In this morning’s interim results the growing oil producer revealed that its operations generated US$404.2 million in operating profit and it has US$1.66 billion on deposit.

The results also confirmed a record high production tally. And a rate of 70,017 barrels a day being reached last week. This comes after the firm’s operations team had to overcome issues relating to sand ingression into a number of wells.

These problems are now ‘under control’, according to the Dragon Oil chief.

“I want to assure everybody. At first we were quite alarmed and we thought it (the impact) could be dramatic.

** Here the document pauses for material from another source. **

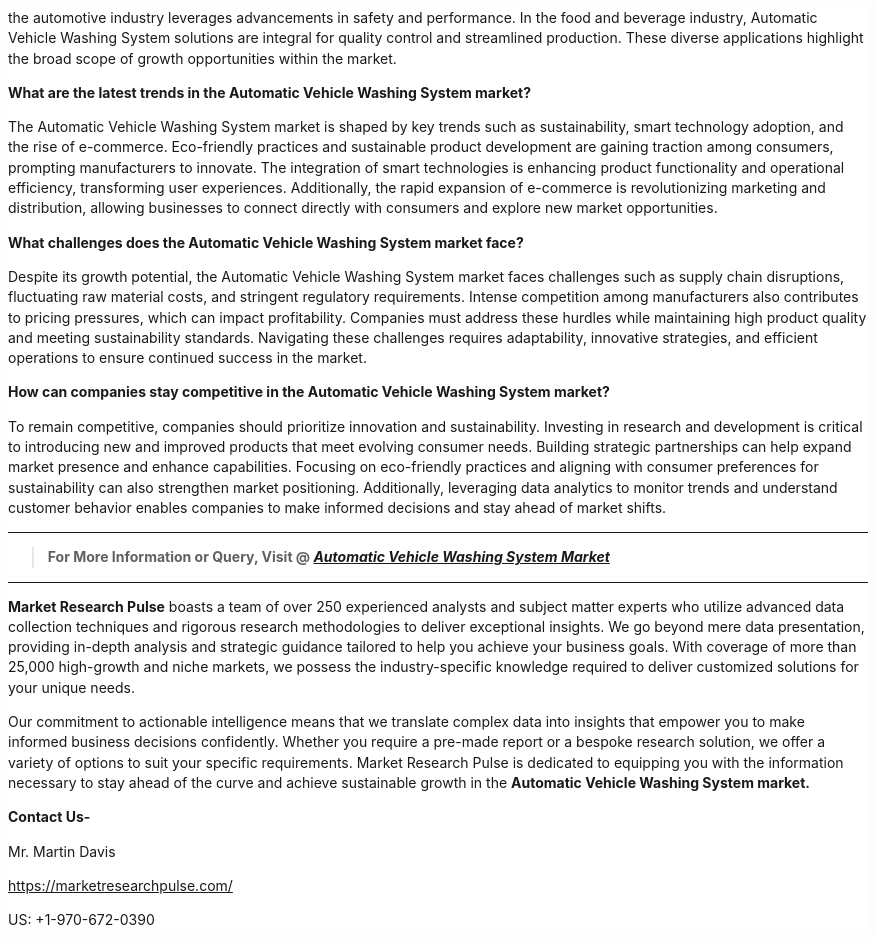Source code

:the automotive industry leverages advancements in safety and performance. In the food and beverage industry, Automatic Vehicle Washing System solutions are integral for quality control and streamlined production. These diverse applications highlight the broad scope of growth opportunities within the market.</p><p><strong>What are the latest trends in the Automatic Vehicle Washing System market?</strong></p><p>The Automatic Vehicle Washing System market is shaped by key trends such as sustainability, smart technology adoption, and the rise of e-commerce. Eco-friendly practices and sustainable product development are gaining traction among consumers, prompting manufacturers to innovate. The integration of smart technologies is enhancing product functionality and operational efficiency, transforming user experiences. Additionally, the rapid expansion of e-commerce is revolutionizing marketing and distribution, allowing businesses to connect directly with consumers and explore new market opportunities.</p><p><strong>What challenges does the Automatic Vehicle Washing System market face?</strong></p><p>Despite its growth potential, the Automatic Vehicle Washing System market faces challenges such as supply chain disruptions, fluctuating raw material costs, and stringent regulatory requirements. Intense competition among manufacturers also contributes to pricing pressures, which can impact profitability. Companies must address these hurdles while maintaining high product quality and meeting sustainability standards. Navigating these challenges requires adaptability, innovative strategies, and efficient operations to ensure continued success in the market.</p><p><strong>How can companies stay competitive in the Automatic Vehicle Washing System market?</strong></p><p>To remain competitive, companies should prioritize innovation and sustainability. Investing in research and development is critical to introducing new and improved products that meet evolving consumer needs. Building strategic partnerships can help expand market presence and enhance capabilities. Focusing on eco-friendly practices and aligning with consumer preferences for sustainability can also strengthen market positioning. Additionally, leveraging data analytics to monitor trends and understand customer behavior enables companies to make informed decisions and stay ahead of market shifts.</p><hr /><blockquote><p><strong>For More Information or Query, Visit @&nbsp;<em><a href="https://marketresearchpulse.com/report/107562/automatic-vehicle-washing-system-market?utm_source=Linkedin&utm_medium=0116">Automatic Vehicle Washing System Market</a></em></strong></p></blockquote><hr /><p><strong>Market Research Pulse</strong> boasts a team of over 250 experienced analysts and subject matter experts who utilize advanced data collection techniques and rigorous research methodologies to deliver exceptional insights. We go beyond mere data presentation, providing in-depth analysis and strategic guidance tailored to help you achieve your business goals. With coverage of more than 25,000 high-growth and niche markets, we possess the industry-specific knowledge required to deliver customized solutions for your unique needs.</p><p>Our commitment to actionable intelligence means that we translate complex data into insights that empower you to make informed business decisions confidently. Whether you require a pre-made report or a bespoke research solution, we offer a variety of options to suit your specific requirements. Market Research Pulse is dedicated to equipping you with the information necessary to stay ahead of the curve and achieve sustainable growth in the <strong>Automatic Vehicle Washing System market.</strong></p><p><strong>Contact Us-</strong></p><p>Mr. Martin Davis</p><p>https://marketresearchpulse.com/</p><p>US: +1-970-672-0390</p>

But over the past few months we now have a much better understanding and much better control of it.”

The Dragon Oil chief explains that the required equipment is relatively inexpensive. A de-sander suited to a well producing 5-6,000 barrels a day costs between US$500,000 and US$1 million at the most, he says and Dragon has only needed to install two de-sanders so far.

Going forward Dragon intends to continue its expansion of its operations in the Caspian Sea, offshore Turkmenistan.

It aims to maintain a target of growing production growth at 10 to 15 per cent a year with output increasing to 100,000 barrels a day in that time.

Investors will be rewarded with a 15 cents a share interim dividend, while in June the group said it would spend US$200 million buying back its own stock – so far around 15 million shares have been bought back.

While Dragon has not secured any major acquisitions, it has added a number of relatively earl stages exploration projects in Iraq, Tunisia and more recently Afghanistan.

In this morning’s statement, Dr Abdul Jaleel Al Khalifa said: "Progress has been made with our diversification strategy. Dragon Oil, in a consortium of companies, has been awarded Block Nine for exploration and development in Iraq and the initialling of the service contract has already taken place. 

“In Tunisia, our partner in the Bargou Exploration Permit, Cooper Energy Limited has secured a rig to commence drilling of the Hammamet West-3 well in the Hammamet West Oil Field at the end of this year or early next year. 

“We continue our search for oil and gas assets in the regions of interest to us and to this end Dragon Oil has been pre-qualified for bidding for blocks in Afghanistan later this year.

"Board and senior management have been strengthened by appointments at the beginning of this year adding to the Group's expertise and further enhancing the people-driven culture within the organisation.”